### ТЕКСТ ДОКУМЕНТА:

--*--

Вскоре Вавилов уже начал заботиться о новорожденном ФИАНе, а в сентябре стал его директором.
Оставался сотрудником ФИАНа и "отец новорожденного" - Гамов. Но неудача с Институтом теоретической физики, похоже, окончательно убедила его, что он в клетке, и даже не в золотой. Он пытался выбраться из этой клетки летом 1932 года на байдарке через южную границу СССР, зимой на лыжах, через северную, но без успеха.
В октябре 1933 года помог Сольвеевский конгресс, посвященный физике атомного ядра. На этот раз Гамову разрешили поехать, и в Россию он уже не вернулся. Дверью он не хлопал и еще целый год считался в заграничной командировке. Вавилов упомянул его даже в статье в "Правде" 5 ноября 1934 года, посвященной переезду ФИАНа в Москву и грядущему его превращению во "всесоюзный научный центр физики".
Для этого в Москве были реальные предпосылки, и Вавилов их хорошо знал. Главная предпосылка - школа Мандельштама, которая к тому времени расцвела в Московском университете.
Леонид Мандельштам. Учитель и школа
Консультант Электротреста в Московском университете
Московская физика пребывала в унылом состоянии, когда летом 1924 года консультант Электротреста в Ленинграде Леонид Мандельштам получил письмо из Москвы:
Глубокоуважаемый Леонид Исаакович!
Я уже давно хотел обратиться к Вам с этим письмом, но некоторая неясность положения удерживала меня. Сегодня, наконец, оно выяснилось настолько, что я имею возможность писать Вам. Речь идет о Вашей кандидатуре на кафедру теоретической физики в Московском Университете. Вы, вероятно, так или иначе знаете, что Ваша кандидатура была выдвинута нами, после смерти С.А. Богуславского, наряду с кандидатурами Epstein`а и Ehrenfest`а. Однако до сих пор не удавалось добиться объявления конкурса: правление, якобы из соображений экономии, отказывалось возбудить перед ГУСом ходатайство об открытии конкурса. Сегодня, наконец, в заседании предметной комиссии было заявлено, со слов ректора, что если Вы, Ehrenfest или Epstein выразите согласие занять эту кафедру, то возражений против замещения кафедры правление не представит. Совершенно очевидно, что ни Epstein, ни Ehrenfest сюда не пойдут. Так что все дело сводится лишь к Вашему согласию. Вероятно, Вы на днях получите официальный запрос по этому поводу. Я же, выражая собственное мнение и мнение многих из моих товарищей по Университету, решил обратиться к Вам дополнительно с этим письмом.

--*--

### ИССЛЕДУЕМЫЕ ДАННЫЕ:
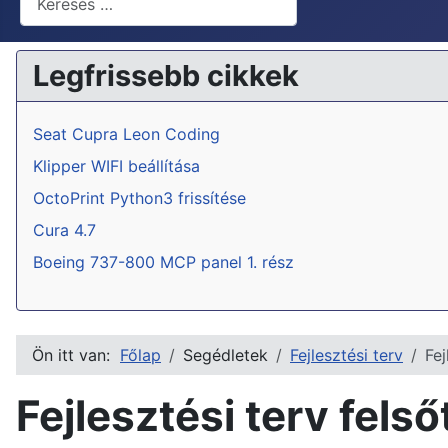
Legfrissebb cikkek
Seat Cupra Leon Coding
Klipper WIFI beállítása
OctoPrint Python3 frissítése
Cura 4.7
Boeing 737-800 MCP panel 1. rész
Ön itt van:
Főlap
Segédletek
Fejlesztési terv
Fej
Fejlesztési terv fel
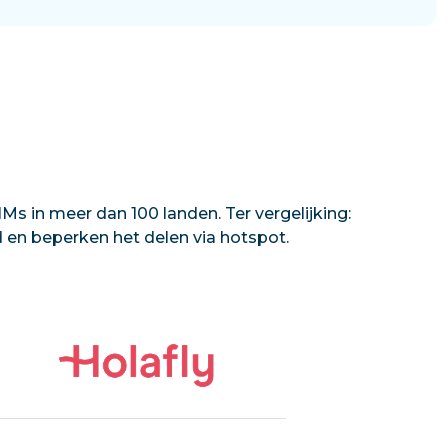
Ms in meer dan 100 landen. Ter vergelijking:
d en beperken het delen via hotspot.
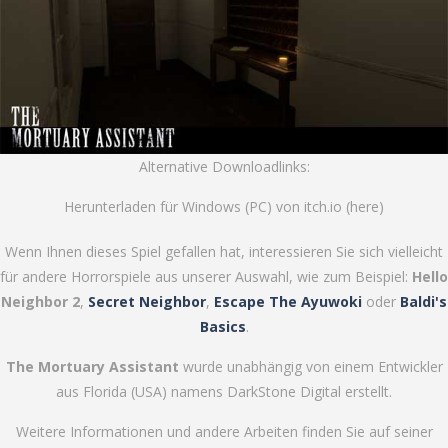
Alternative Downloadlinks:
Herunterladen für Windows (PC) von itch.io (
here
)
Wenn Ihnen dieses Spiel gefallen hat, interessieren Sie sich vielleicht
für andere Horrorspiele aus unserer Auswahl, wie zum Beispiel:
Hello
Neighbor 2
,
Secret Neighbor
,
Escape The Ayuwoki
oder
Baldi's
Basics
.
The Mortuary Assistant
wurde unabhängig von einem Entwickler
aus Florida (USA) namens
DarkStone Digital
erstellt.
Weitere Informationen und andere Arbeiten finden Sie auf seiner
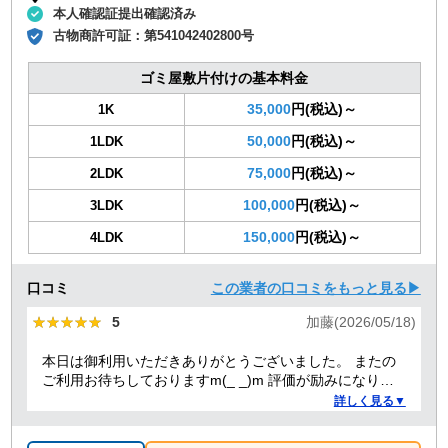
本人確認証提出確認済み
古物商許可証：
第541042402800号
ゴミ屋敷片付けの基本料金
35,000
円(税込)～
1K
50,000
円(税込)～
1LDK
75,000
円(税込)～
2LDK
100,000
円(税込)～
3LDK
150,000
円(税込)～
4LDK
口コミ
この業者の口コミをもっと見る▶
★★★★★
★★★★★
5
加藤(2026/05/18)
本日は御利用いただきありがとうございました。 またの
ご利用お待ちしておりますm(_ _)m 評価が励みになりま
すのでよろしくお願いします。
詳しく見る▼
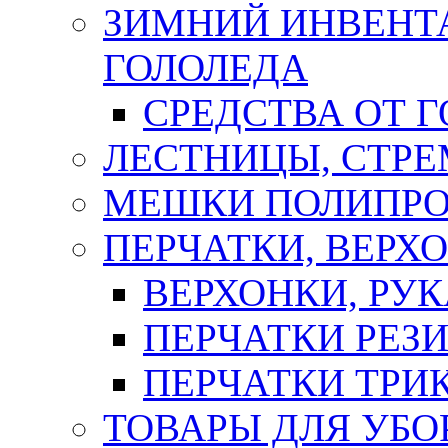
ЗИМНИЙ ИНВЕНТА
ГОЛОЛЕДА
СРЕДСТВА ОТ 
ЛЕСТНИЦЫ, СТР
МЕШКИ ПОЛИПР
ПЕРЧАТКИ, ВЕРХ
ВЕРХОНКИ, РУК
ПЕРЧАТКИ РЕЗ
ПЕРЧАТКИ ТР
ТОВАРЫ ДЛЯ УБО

--*--

### ЧТО НУЖНО СДЕЛАТЬ:
[a] Перескажите, пожалуйста, короче абзац текста документа, начинающийся словами «В октябре 1933 года помог Сольвеевский конгресс». Сохраните его главные факты.
[b] Каким способом и через какую границу Гамов пытался выбраться из СССР летом 1932 года, согласно тексту документа?
[c] Объясните в одной–трёх фразах, почему автор письма в тексте документа считает, что всё дело сводится лишь к согласию Мандельштама.

### ОТВЕТЫ ПО ЗАДАНИЯМ:
[a] В октябре 1933 года Гамову разрешили поехать на Сольвеевский конгресс по физике атомного ядра, и в Россию он не вернулся. Ещё год он официально считался в заграничной командировке. Вавилов упомянул его даже в статье в «Правде» 5 ноября 1934 года о переезде ФИАНа в Москву и его будущем превращении во «всесоюзный научный центр физики».

[b] На байдарке через южную границу СССР.

[c] Правление обещало не возражать против замещения кафедры, если согласие выразит Мандельштам, Ehrenfest или Epstein. Автор письма считает совершенно очевидным, что ни Epstein, ни Ehrenfest на эту кафедру не пойдут. Поэтому всё решает только согласие Мандельштама.